→ **REQUIREMENT**: In duplicating the lines below, keep every word unchanged and drop the pictures.
____________
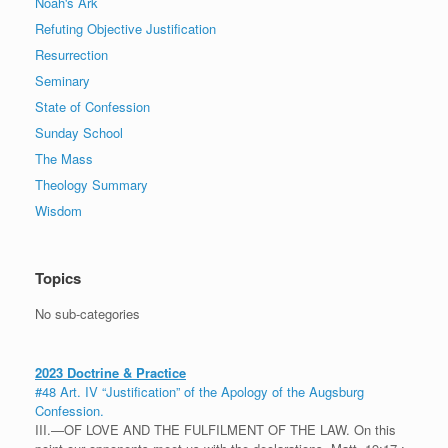
Noah's Ark
Refuting Objective Justification
Resurrection
Seminary
State of Confession
Sunday School
The Mass
Theology Summary
Wisdom
Topics
No sub-categories
2023 Doctrine & Practice
#48 Art. IV “Justification” of the Apology of the Augsburg
Confession.
III.—OF LOVE AND THE FULFILMENT OF THE LAW. On this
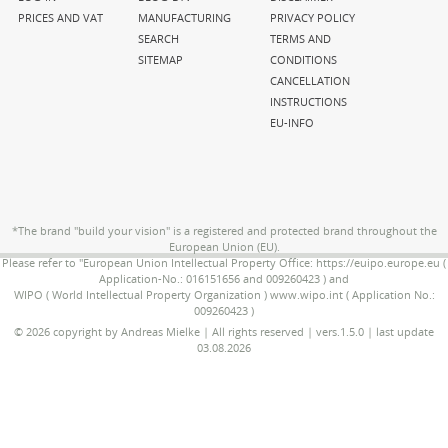
PRICES AND VAT
MANUFACTURING
PRIVACY POLICY
SEARCH
TERMS AND
SITEMAP
CONDITIONS
CANCELLATION
INSTRUCTIONS
EU-INFO
*The brand "build your vision" is a registered and protected brand throughout the
European Union (EU).
Please refer to "European Union Intellectual Property Office: https://euipo.europe.eu (
Application-No.: 016151656 and 009260423 ) and
WIPO ( World Intellectual Property Organization ) www.wipo.int ( Application No.:
009260423 )
© 2026 copyright by Andreas Mielke | All rights reserved | vers.1.5.0 | last update
03.08.2026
____________
→ **RESULT OF THE TASK**:
Noah's Ark
Refuting Objective Justification
Resurrection
Seminary
State of Confession
Sunday School
The Mass
Theology Summary
Wisdom
Topics
No sub-categories
2023 Doctrine & Practice
#48 Art. IV “Justification” of the Apology of the Augsburg
Confession.
III.—OF LOVE AND THE FULFILMENT OF THE LAW. On this
PRICES AND VAT
MANUFACTURING
PRIVACY POLICY
SEARCH
TERMS AND
SITEMAP
CONDITIONS
CANCELLATION
INSTRUCTIONS
EU-INFO
*The brand "build your vision" is a registered and protected brand throughout the
European Union (EU).
Please refer to "European Union Intellectual Property Office: https://euipo.europe.eu (
Application-No.: 016151656 and 009260423 ) and
WIPO ( World Intellectual Property Organization ) www.wipo.int ( Application No.:
009260423 )
© 2026 copyright by Andreas Mielke | All rights reserved | vers.1.5.0 | last update
03.08.2026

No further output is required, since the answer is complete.